Extract provided
============================================================
The Lazy Waves came together as expediently. Fisch, a veteran of another well-known local hip-hop group, Numbs, and half of the late Tooth & Nail trip-hop duo Furthermore, wanted to do more “singing-based, beat stuff rather than just rap.” Fisch met Gross two years ago while the latter was in The Brobecks, and they clicked. Fisch had “shotgunned” tracks out to local singers, and the scattershot caught Gross. “He was one of the few that actually responded with lyrics,” Fisch recalls. Mutual friend/studio rat Glass had an armory of recording equipment at his house, so he recorded Gross’s vocals for what became “Sundown.”

Gross said Fisch’s staticky, laid-back groove reminded him of an evening in late spring or early summer when he was planting a garden, and “other nice things.” Glass picked up on the vibe, adding keyboard textures to flesh out the song, which bloomed into a lazy, hypnotic wave of indie pop and feel-good Philly soul. “I was just happy that it wasn’t a rap song,” Fisch quips. “It’s not rap and it feels good, which was new for me.”

He started making more beats “specifically for Mike.” Glass continued to record and embellish them. Soon the band that didn’t mean to be a band had enough songs for an unintended eponymous debut. “After a year of it just sitting around, we just decided to gung-ho it,” Gross says—at least as far as pressing several hundred copies of the disc, sending some out to radio stations and music publications and offering it for free download on BandCamp.com.

Fisch is busy with Rotten Musicians, Numbs, Fisch Loops, Dani Lion and sundry other projects; Gross has Michael Gross & the Statuettes. The Lazy Waves can’t gig because Glass lives in Michigan, where he studies photography at the Cranbrook Academy of Art. And even if they could play out, the three of them couldn’t faithfully reproduce the sounds without “a lot more musicians,” Gross says. For now, they record a song or two whenever Glass is home on break.
============================================================
Records supplied
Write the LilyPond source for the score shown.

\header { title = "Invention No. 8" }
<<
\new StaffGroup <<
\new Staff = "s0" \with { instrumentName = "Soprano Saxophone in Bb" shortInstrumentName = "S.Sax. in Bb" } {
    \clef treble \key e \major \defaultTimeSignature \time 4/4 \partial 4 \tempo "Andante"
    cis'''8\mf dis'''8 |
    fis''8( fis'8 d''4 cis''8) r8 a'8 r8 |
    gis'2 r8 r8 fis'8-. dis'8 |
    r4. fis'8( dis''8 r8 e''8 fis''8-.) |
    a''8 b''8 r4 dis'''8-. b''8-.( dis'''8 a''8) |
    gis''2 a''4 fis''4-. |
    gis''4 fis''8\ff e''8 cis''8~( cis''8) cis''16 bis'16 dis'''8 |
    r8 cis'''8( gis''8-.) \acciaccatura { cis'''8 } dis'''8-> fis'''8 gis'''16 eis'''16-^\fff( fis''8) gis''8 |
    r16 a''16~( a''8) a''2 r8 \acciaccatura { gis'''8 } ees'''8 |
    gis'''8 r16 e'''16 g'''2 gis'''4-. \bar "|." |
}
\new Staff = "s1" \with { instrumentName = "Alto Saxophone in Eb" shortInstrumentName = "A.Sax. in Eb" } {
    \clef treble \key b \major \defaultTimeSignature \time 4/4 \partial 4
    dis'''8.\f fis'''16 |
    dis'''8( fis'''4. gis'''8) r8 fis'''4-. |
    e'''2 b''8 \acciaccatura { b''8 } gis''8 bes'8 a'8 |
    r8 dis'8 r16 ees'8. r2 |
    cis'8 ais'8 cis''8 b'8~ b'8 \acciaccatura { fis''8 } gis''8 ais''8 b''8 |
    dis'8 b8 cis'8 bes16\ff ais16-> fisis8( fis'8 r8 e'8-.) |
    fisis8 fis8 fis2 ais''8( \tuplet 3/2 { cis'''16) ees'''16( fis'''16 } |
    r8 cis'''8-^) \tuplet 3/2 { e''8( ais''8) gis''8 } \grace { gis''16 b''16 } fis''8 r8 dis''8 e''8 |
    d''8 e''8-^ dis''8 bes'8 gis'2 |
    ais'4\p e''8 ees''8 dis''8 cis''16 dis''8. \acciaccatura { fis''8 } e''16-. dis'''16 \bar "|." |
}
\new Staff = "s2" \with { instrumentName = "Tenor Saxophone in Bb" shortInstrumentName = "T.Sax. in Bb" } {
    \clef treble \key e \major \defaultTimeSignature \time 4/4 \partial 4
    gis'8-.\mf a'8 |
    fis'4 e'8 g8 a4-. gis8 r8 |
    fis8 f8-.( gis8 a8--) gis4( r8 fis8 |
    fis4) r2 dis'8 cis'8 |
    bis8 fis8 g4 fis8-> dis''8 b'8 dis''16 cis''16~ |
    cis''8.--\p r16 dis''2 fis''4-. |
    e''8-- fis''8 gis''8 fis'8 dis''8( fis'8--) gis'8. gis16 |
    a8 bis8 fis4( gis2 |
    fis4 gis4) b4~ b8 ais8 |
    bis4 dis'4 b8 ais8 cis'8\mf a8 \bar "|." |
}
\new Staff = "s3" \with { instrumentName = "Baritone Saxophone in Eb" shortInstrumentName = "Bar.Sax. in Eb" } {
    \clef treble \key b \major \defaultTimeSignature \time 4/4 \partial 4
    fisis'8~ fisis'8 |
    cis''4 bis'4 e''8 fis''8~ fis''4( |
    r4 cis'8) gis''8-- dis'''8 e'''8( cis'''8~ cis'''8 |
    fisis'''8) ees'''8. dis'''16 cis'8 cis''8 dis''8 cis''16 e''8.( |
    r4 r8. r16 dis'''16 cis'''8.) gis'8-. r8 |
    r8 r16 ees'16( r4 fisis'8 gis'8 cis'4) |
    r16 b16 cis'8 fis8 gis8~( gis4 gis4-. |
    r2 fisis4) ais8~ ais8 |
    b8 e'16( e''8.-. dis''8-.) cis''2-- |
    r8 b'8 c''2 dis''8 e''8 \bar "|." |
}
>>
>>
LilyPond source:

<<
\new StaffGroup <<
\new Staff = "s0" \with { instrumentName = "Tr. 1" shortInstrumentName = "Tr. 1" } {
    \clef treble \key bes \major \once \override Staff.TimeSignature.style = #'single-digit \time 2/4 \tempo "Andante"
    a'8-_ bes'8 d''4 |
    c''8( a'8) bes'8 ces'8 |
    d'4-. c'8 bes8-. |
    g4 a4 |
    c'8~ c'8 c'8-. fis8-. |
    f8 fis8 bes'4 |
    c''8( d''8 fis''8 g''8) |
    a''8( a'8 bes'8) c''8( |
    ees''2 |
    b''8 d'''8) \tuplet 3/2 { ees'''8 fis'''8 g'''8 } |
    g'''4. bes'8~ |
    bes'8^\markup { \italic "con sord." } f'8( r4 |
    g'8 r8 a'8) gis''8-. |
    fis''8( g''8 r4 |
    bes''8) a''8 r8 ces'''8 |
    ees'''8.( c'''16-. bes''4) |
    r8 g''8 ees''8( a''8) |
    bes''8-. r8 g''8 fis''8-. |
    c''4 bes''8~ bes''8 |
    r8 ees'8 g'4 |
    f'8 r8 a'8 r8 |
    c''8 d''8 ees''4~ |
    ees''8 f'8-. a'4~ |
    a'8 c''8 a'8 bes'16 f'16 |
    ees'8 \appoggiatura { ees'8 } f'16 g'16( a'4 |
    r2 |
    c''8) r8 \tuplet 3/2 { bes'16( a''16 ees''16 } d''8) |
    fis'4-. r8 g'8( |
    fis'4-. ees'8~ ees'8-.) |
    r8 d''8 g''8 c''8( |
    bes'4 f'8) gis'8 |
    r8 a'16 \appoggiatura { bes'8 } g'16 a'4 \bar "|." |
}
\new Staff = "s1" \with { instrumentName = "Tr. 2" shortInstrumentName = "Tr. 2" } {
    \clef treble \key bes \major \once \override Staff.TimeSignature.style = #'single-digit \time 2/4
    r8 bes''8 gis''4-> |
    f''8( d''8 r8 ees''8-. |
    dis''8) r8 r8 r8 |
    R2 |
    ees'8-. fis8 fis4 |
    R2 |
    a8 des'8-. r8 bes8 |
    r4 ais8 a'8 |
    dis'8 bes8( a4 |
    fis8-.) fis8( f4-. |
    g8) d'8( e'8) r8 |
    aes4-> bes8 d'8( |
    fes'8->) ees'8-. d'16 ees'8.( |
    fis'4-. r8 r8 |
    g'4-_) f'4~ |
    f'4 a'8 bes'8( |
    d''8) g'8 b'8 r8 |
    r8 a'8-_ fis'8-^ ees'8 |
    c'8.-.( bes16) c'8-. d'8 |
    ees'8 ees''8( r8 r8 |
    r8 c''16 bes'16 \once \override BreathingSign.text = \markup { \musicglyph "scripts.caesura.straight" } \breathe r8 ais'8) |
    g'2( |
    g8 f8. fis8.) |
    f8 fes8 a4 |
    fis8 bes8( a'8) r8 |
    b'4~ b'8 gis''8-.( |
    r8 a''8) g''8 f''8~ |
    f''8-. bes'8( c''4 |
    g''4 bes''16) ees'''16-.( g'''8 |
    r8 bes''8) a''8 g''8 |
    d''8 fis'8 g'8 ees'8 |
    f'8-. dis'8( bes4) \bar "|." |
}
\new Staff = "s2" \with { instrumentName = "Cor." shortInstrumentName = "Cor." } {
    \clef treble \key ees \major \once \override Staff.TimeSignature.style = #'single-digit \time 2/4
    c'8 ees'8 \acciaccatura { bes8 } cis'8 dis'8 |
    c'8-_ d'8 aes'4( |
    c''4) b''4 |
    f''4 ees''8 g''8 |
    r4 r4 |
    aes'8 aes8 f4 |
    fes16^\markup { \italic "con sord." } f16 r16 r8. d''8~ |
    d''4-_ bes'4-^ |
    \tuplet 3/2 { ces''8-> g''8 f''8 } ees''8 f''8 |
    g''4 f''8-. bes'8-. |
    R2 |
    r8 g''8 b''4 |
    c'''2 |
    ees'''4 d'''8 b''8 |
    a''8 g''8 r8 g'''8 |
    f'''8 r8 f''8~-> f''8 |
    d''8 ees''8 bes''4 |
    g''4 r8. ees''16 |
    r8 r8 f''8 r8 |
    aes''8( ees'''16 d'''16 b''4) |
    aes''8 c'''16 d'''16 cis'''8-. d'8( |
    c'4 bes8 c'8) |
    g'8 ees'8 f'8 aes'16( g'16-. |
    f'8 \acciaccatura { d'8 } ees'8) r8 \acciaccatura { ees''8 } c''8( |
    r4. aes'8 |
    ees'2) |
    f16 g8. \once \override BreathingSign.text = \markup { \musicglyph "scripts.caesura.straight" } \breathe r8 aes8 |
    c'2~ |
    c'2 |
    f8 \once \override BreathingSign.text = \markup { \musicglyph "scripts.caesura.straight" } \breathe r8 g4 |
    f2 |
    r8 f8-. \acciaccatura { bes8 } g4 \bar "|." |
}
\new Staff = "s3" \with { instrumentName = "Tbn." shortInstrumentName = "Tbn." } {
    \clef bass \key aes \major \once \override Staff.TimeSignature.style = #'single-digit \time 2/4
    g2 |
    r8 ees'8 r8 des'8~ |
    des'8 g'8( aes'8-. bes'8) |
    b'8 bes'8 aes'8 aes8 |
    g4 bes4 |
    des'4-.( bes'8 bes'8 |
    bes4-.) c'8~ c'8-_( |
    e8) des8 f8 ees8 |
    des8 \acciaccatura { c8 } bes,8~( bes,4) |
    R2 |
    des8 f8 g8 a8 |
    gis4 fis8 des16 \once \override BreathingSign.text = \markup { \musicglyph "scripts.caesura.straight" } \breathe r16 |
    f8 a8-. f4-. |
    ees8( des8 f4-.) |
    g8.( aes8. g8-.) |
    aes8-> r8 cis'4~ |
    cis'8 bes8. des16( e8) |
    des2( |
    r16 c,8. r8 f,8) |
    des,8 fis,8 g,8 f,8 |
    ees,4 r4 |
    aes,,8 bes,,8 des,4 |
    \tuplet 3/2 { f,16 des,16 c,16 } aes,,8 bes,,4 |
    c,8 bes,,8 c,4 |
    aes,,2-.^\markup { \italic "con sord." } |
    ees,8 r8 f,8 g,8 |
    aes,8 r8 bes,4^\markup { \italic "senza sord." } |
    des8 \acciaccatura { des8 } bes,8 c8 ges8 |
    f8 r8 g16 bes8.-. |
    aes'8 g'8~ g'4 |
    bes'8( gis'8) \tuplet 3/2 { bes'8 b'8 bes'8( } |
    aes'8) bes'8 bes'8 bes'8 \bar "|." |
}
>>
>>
============================================================
Problem A
Transcribe the section of the article on The Lazy Waves starting with "Gross said Fisch’s" and going on through "download on BandCamp.com.", word for word.
Problem B
Carry the article about The Lazy Waves forward from its final sentence.

Written response A
Gross said Fisch’s staticky, laid-back groove reminded him of an evening in late spring or early summer when he was planting a garden, and “other nice things.” Glass picked up on the vibe, adding keyboard textures to flesh out the song, which bloomed into a lazy, hypnotic wave of indie pop and feel-good Philly soul. “I was just happy that it wasn’t a rap song,” Fisch quips. “It’s not rap and it feels good, which was new for me.”

He started making more beats “specifically for Mike.” Glass continued to record and embellish them. Soon the band that didn’t mean to be a band had enough songs for an unintended eponymous debut. “After a year of it just sitting around, we just decided to gung-ho it,” Gross says—at least as far as pressing several hundred copies of the disc, sending some out to radio stations and music publications and offering it for free download on BandCamp.com.

Written response B
It’s a shame. The self-titled debut has legs. Although Fisch extols the virtues of his first not-rap project, the band’s sound has something for everybody—even underground hip-hop fans, who’ll respond to Fisch’s beats. In fact, a wide range of people from kids to MMA fighters to strip club bouncers have raved to City Weekly or the band about the album. “A lot of people from a lot of different backgrounds and tastes seem to be digging it, which is interesting,” Gross says.

That’s because, as well as being stylistically inclusive, The Lazy Waves’ songs have something for everyone. In fact, “Sundown,” as with the Paul Weller-meets-Death Cab for Cutie soul jam “Get Me Through This,” smoothly seductive “Groovin’ With Each Other” and haunted head-game lamentation “Cruise Control,” should have music supervisors from film and television slobbering because they’re cinematic and widely accessible.

True to their name and origin, though, the Lazy Waves are content to wait and see. Their press mailing went out “only to publications we thought would genuinely be interested in what we do,” Fisch says. “And President Obama,” interjects Glass. Other than that, “we told our friends about it,” says Gross. Word of mouth can dictate the album’s success; if something happens, something happens.

The tide goes out; the tide comes in. The Lazy Waves may not cause a tsunami, but they’ll certainly pull some of us out with them because they are so kill. Download their album for free (or buy a cheapo $5 disc) at TheLazyWaves.bandcamp.com.